Transcribed page contents
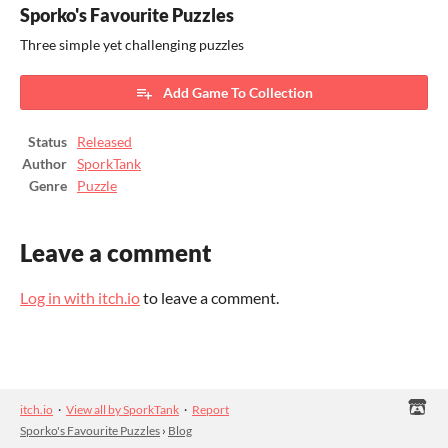
Sporko's Favourite Puzzles
Three simple yet challenging puzzles
Add Game To Collection
Status
Released
Author
SporkTank
Genre
Puzzle
Leave a comment
Log in with itch.io
to leave a comment.
itch.io
·
View all by SporkTank
·
Report
Sporko's Favourite Puzzles
›
Blog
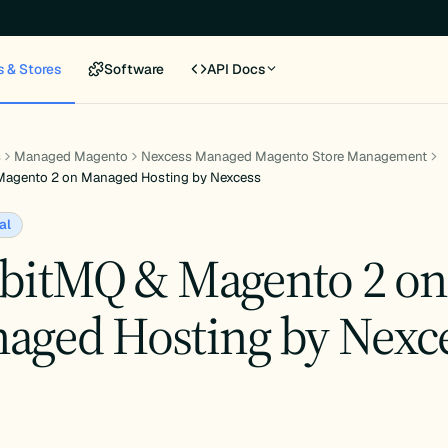
s & Stores
Software
API Docs
s
Managed Magento
Nexcess Managed Magento Store Management
Magento 2 on Managed Hosting by Nexcess
al
bitMQ & Magento 2 on
aged Hosting by Nexc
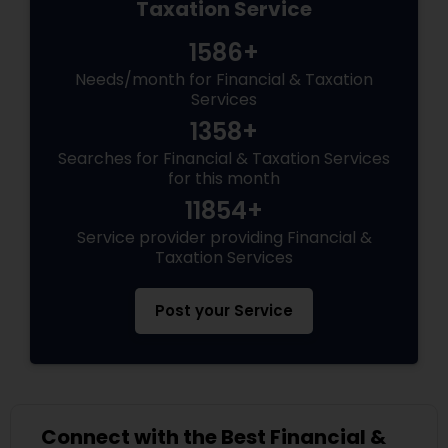
Taxation Service
1586+
Needs/month for Financial & Taxation
Services
1358+
Searches for Financial & Taxation Services
for this month
11854+
Service provider providing Financial &
Taxation Services
Post your Service
Connect with the Best Financial &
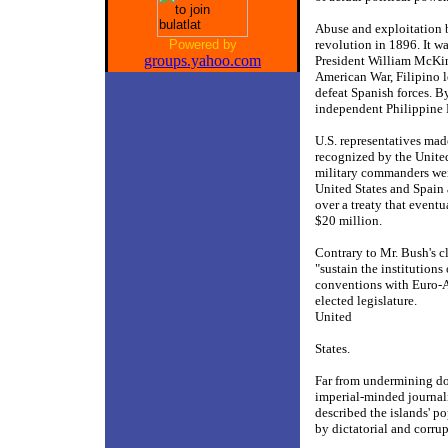
Abuse and exploitation b
Powered by
revolution in 1896. It w
groups.yahoo.com
President William McKin
American War, Filipino le
defeat Spanish forces. B
independent Philippine Re
U.S. representatives mad
recognized by the United
military commanders were
United States and Spain 
over a treaty that eventu
$20 million.
Contrary to Mr. Bush's cl
"sustain the institution
conventions with Euro-A
elected legislature.
United
States.
Far from undermining dou
imperial-minded journali
described the islands' p
by dictatorial and corru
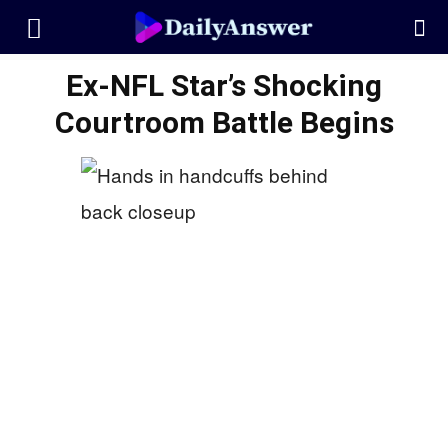
Ex-NFL Star’s Shocking
Courtroom Battle Begins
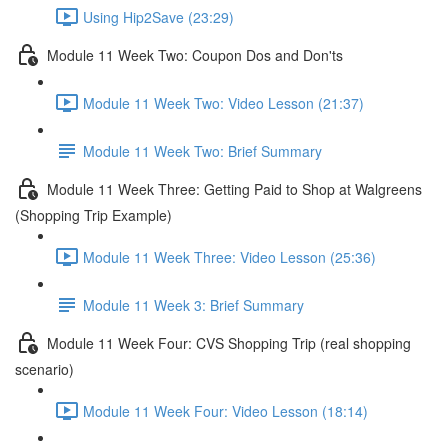
Using Hip2Save (23:29)
Module 11 Week Two: Coupon Dos and Don'ts
Module 11 Week Two: Video Lesson (21:37)
Module 11 Week Two: Brief Summary
Module 11 Week Three: Getting Paid to Shop at Walgreens
(Shopping Trip Example)
Module 11 Week Three: Video Lesson (25:36)
Module 11 Week 3: Brief Summary
Module 11 Week Four: CVS Shopping Trip (real shopping
scenario)
Module 11 Week Four: Video Lesson (18:14)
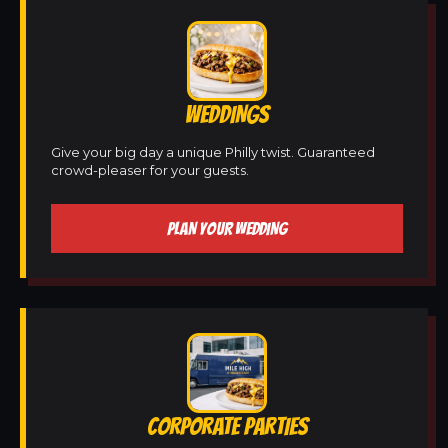
WEDDINGS
Give your big day a unique Philly twist. Guaranteed
crowd-pleaser for your guests.
PLAN YOUR WEDDING
CORPORATE PARTIES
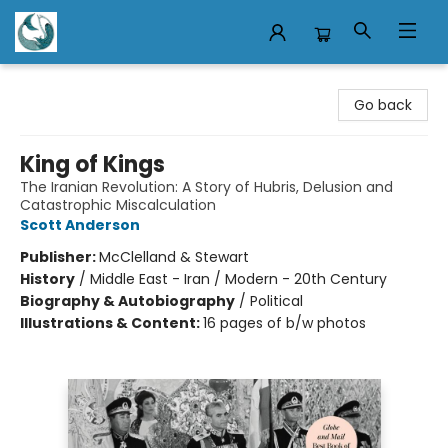
Mermaid Tales Bookshop
Go back
King of Kings
The Iranian Revolution: A Story of Hubris, Delusion and
Catastrophic Miscalculation
Scott Anderson
Publisher:
McClelland & Stewart
History
/
Middle East - Iran / Modern - 20th Century
Biography & Autobiography
/
Political
Illustrations & Content:
16 pages of b/w photos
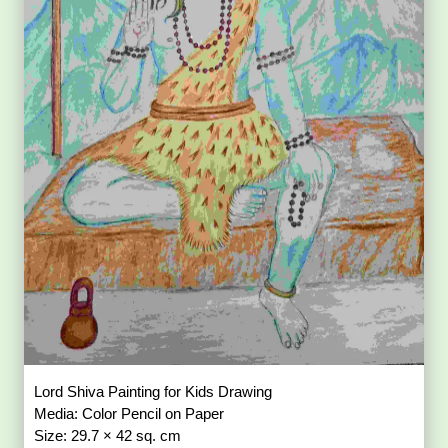
Lord Shiva Painting for Kids Drawing
Media: Color Pencil on Paper
Size: 29.7 × 42 sq. cm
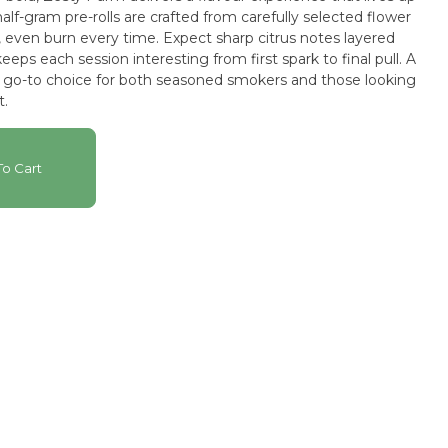
alf-gram pre-rolls are crafted from carefully selected flower
, even burn every time. Expect sharp citrus notes layered
eeps each session interesting from first spark to final pull. A
go-to choice for both seasoned smokers and those looking
t.
o Cart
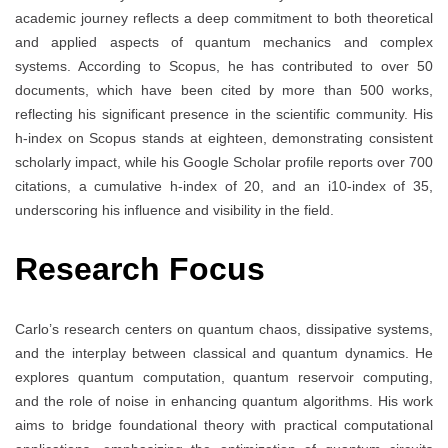
academic journey reflects a deep commitment to both theoretical
and applied aspects of quantum mechanics and complex
systems. According to Scopus, he has contributed to over 50
documents, which have been cited by more than 500 works,
reflecting his significant presence in the scientific community. His
h-index on Scopus stands at eighteen, demonstrating consistent
scholarly impact, while his Google Scholar profile reports over 700
citations, a cumulative h-index of 20, and an i10-index of 35,
underscoring his influence and visibility in the field.
Research Focus
Carlo’s research centers on quantum chaos, dissipative systems,
and the interplay between classical and quantum dynamics. He
explores quantum computation, quantum reservoir computing,
and the role of noise in enhancing quantum algorithms. His work
aims to bridge foundational theory with practical computational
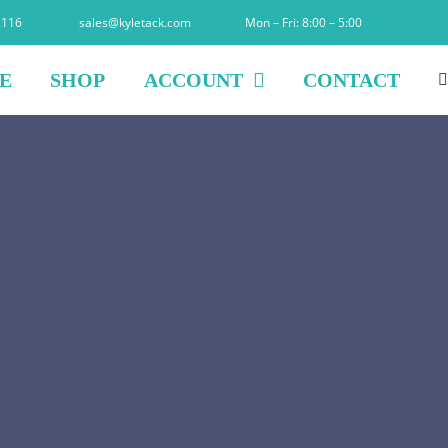
2116
sales@kyletack.com
Mon – Fri: 8:00 – 5:00
E
SHOP
ACCOUNT
CONTACT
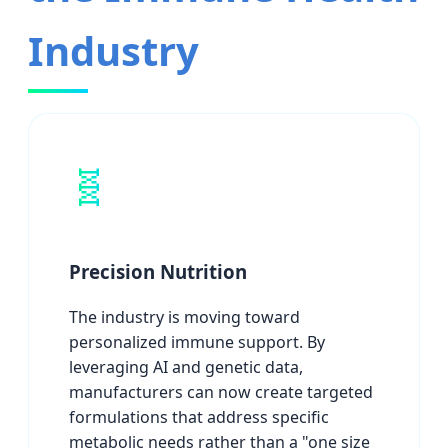
Industry
🧬
Precision Nutrition
The industry is moving toward
personalized immune support. By
leveraging AI and genetic data,
manufacturers can now create targeted
formulations that address specific
metabolic needs rather than a "one size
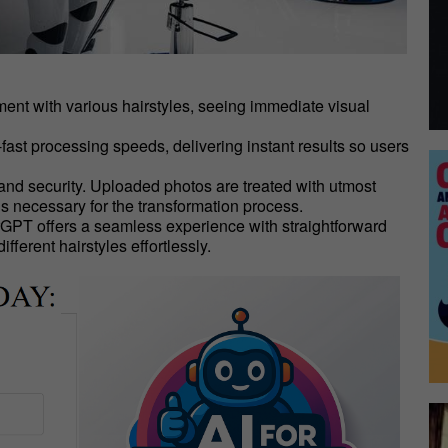
riment with various hairstyles, seeing immediate visual
-fast processing speeds, delivering instant results so users
 and security. Uploaded photos are treated with utmost
is necessary for the transformation process.
erGPT offers a seamless experience with straightforward
fferent hairstyles effortlessly.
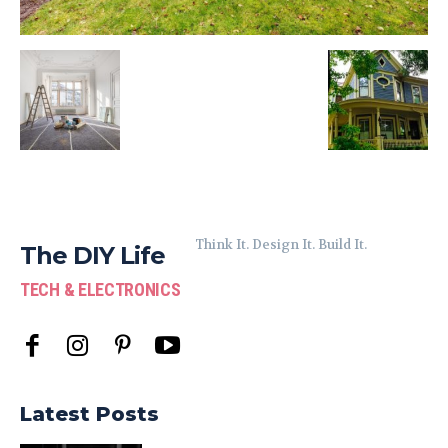
Think It. Design It. Build It.
The DIY Life
TECH & ELECTRONICS
Latest Posts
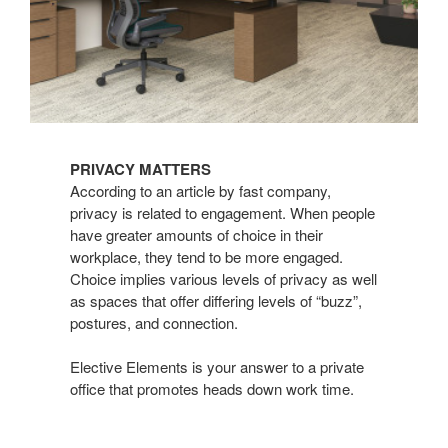
PRIVACY MATTERS
According to an article by fast company,
privacy is related to engagement. When people
have greater amounts of choice in their
workplace, they tend to be more engaged.
Choice implies various levels of privacy as well
as spaces that offer differing levels of “buzz”,
postures, and connection.
Elective Elements is your answer to a private
office that promotes heads down work time.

Task prompt – Among the records above, find each line holding the string "United" and pull it out.

Solution for this exercise –
recognized by the United
United States and Spain 
United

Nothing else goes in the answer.